Le quishing, ça vous dit quelque chose ? Eh bien c’est la dernière trouvaille des cybercriminels : le phishing via QR code, une technique de plus en plus prisée par les malfrats du numérique, qui leur permet de dérober des données personnelles ou de siphonner des comptes en banque. Pour contrer cette menace, l’Unité nationale Cyber (UNCyber), via son bureau de la prévention et de la protection, déploie une vaste campagne de sensibilisation pour mettre en garde les citoyens contre ce type d’arnaque en vogue. Décryptage !
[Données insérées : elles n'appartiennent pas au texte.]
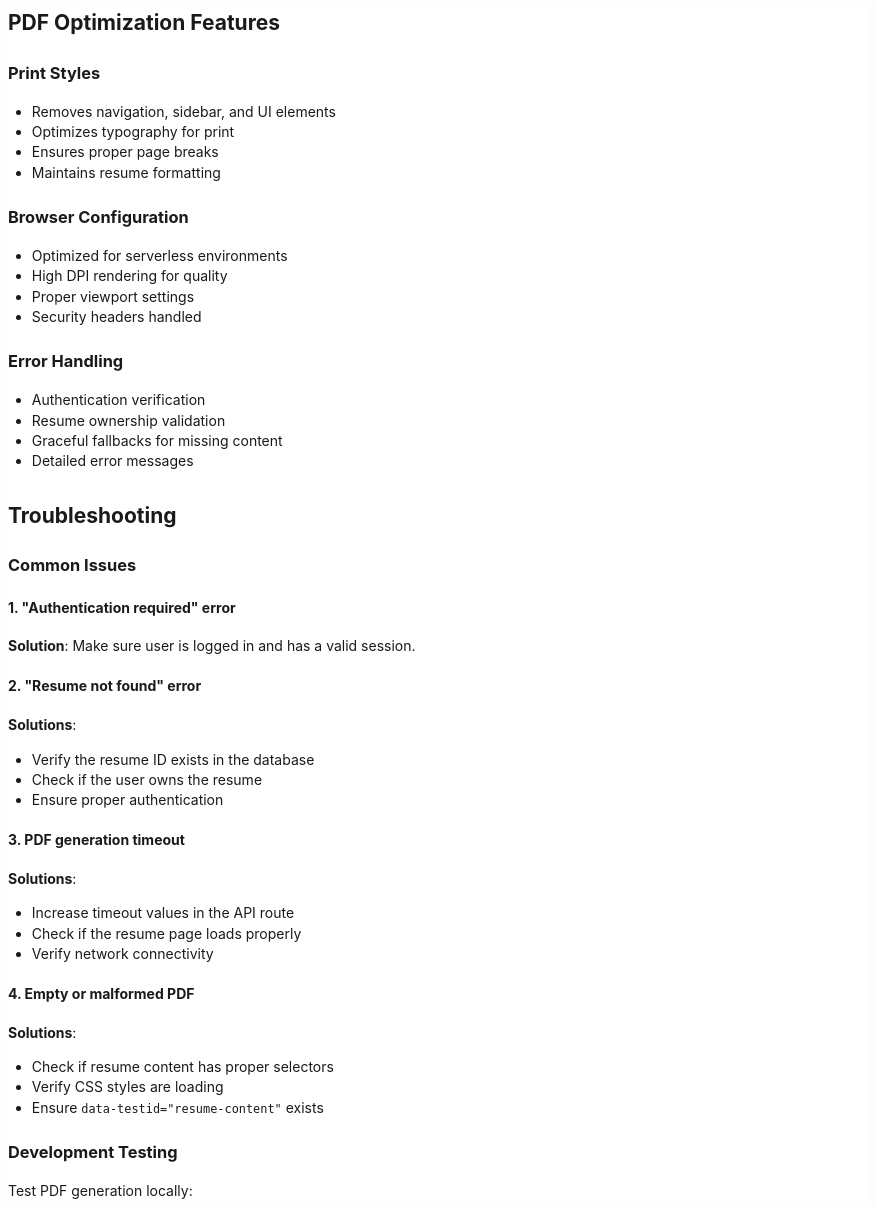 ## PDF Optimization Features

### Print Styles
- Removes navigation, sidebar, and UI elements
- Optimizes typography for print
- Ensures proper page breaks
- Maintains resume formatting

### Browser Configuration
- Optimized for serverless environments
- High DPI rendering for quality
- Proper viewport settings
- Security headers handled

### Error Handling
- Authentication verification
- Resume ownership validation
- Graceful fallbacks for missing content
- Detailed error messages

## Troubleshooting

### Common Issues

#### 1. "Authentication required" error
**Solution**: Make sure user is logged in and has a valid session.

#### 2. "Resume not found" error
**Solutions**:
- Verify the resume ID exists in the database
- Check if the user owns the resume
- Ensure proper authentication

#### 3. PDF generation timeout
**Solutions**:
- Increase timeout values in the API route
- Check if the resume page loads properly
- Verify network connectivity

#### 4. Empty or malformed PDF
**Solutions**:
- Check if resume content has proper selectors
- Verify CSS styles are loading
- Ensure `data-testid="resume-content"` exists

### Development Testing

Test PDF generation locally:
QR codes, des petits carrés devenus grands
Inventés au Japon dans les années 1990, les QR codes, ces petits carrés bardés de pixels, n’étaient au départ que des codes-barres évolués permettant d’accéder instantanément à une page web via un smartphone ou une tablette. Leur adoption a été progressive, mais c’est véritablement avec la crise sanitaire et les confinements successifs qu’ils se sont imposés comme un outil quotidien. En effet, nous avons pris l’habitude de « flasher » ces images pour une multitude d’usages : lire le menu d’un restaurant, accéder à des informations lors d’une exposition, ou encore régler nos achats en ligne.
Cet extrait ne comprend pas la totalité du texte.